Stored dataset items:
§ §

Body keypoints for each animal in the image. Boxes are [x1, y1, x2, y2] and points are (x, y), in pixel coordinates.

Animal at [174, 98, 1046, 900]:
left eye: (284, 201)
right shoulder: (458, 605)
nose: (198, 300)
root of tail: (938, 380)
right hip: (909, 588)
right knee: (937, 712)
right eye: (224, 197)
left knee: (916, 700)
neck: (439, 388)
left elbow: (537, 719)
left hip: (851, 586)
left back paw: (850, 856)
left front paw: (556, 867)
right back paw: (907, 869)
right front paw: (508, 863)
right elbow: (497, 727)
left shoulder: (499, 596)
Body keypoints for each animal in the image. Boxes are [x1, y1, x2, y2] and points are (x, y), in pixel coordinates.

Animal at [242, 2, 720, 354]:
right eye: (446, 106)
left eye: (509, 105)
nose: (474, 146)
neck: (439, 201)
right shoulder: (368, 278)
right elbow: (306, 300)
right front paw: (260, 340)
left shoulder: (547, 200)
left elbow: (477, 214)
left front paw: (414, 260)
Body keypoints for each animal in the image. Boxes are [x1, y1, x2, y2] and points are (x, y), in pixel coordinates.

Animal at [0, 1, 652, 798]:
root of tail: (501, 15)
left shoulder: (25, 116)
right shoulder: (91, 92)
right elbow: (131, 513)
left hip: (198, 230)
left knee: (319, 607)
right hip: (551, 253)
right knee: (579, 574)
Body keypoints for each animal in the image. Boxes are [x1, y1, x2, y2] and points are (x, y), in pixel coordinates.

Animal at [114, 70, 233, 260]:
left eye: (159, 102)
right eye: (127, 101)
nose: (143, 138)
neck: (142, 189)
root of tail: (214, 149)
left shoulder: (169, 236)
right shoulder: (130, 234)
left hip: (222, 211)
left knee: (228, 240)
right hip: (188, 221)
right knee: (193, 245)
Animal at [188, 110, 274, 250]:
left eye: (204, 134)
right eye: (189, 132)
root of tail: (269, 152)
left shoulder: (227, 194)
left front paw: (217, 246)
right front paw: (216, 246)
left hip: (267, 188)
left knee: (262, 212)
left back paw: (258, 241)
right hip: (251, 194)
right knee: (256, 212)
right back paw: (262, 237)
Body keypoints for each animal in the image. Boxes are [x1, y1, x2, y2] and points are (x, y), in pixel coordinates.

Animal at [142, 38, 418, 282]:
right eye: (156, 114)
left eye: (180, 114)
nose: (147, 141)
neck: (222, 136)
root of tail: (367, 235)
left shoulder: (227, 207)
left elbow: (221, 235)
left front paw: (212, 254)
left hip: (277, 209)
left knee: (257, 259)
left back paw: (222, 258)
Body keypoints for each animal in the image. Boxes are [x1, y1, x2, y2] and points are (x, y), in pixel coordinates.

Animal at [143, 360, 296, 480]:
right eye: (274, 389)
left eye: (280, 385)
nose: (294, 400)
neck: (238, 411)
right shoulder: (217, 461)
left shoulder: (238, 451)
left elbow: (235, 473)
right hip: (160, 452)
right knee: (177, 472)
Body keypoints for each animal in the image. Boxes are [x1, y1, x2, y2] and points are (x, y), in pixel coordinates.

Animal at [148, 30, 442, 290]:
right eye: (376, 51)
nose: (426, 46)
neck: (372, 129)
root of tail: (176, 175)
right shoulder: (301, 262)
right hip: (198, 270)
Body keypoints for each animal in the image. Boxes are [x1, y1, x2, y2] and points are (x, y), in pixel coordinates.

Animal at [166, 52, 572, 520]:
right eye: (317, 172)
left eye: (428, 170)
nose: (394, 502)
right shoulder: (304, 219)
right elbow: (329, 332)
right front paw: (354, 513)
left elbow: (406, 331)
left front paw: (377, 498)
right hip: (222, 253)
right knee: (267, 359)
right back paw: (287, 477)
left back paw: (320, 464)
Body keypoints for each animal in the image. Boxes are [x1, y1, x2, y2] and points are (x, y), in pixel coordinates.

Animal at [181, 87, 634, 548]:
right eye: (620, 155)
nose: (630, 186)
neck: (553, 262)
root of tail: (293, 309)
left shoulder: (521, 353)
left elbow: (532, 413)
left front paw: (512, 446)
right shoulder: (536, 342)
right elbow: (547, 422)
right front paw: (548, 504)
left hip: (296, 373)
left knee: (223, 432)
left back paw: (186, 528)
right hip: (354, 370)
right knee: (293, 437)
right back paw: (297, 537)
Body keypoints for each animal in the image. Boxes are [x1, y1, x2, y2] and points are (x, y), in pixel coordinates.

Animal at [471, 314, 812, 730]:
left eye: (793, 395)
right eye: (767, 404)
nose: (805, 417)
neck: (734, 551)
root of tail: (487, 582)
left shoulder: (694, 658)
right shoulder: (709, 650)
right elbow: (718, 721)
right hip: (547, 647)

§ §

### EXERCISE BRIEF
Going from the line that contains "right eye: (317, 172)" to the last line of the records, reproduce every line as written.

### PROBLEM SOLUTION
right eye: (317, 172)
left eye: (428, 170)
nose: (394, 502)
right shoulder: (304, 219)
right elbow: (329, 332)
right front paw: (354, 513)
left elbow: (406, 331)
left front paw: (377, 498)
right hip: (222, 253)
right knee: (267, 359)
right back paw: (287, 477)
left back paw: (320, 464)
Body keypoints for each animal in the image. Boxes are [x1, y1, x2, y2] and points are (x, y), in pixel coordinates.

Animal at [181, 87, 634, 548]:
right eye: (620, 155)
nose: (630, 186)
neck: (553, 262)
root of tail: (293, 309)
left shoulder: (521, 353)
left elbow: (532, 413)
left front paw: (512, 446)
right shoulder: (536, 342)
right elbow: (547, 422)
right front paw: (548, 504)
left hip: (296, 373)
left knee: (223, 432)
left back paw: (186, 528)
right hip: (354, 370)
right knee: (293, 437)
right back paw: (297, 537)
Body keypoints for each animal in the image. Boxes are [x1, y1, x2, y2] and points are (x, y), in pixel coordinates.

Animal at [471, 314, 812, 730]:
left eye: (793, 395)
right eye: (767, 404)
nose: (805, 417)
neck: (734, 551)
root of tail: (487, 582)
left shoulder: (694, 658)
right shoulder: (709, 650)
right elbow: (718, 721)
right hip: (547, 647)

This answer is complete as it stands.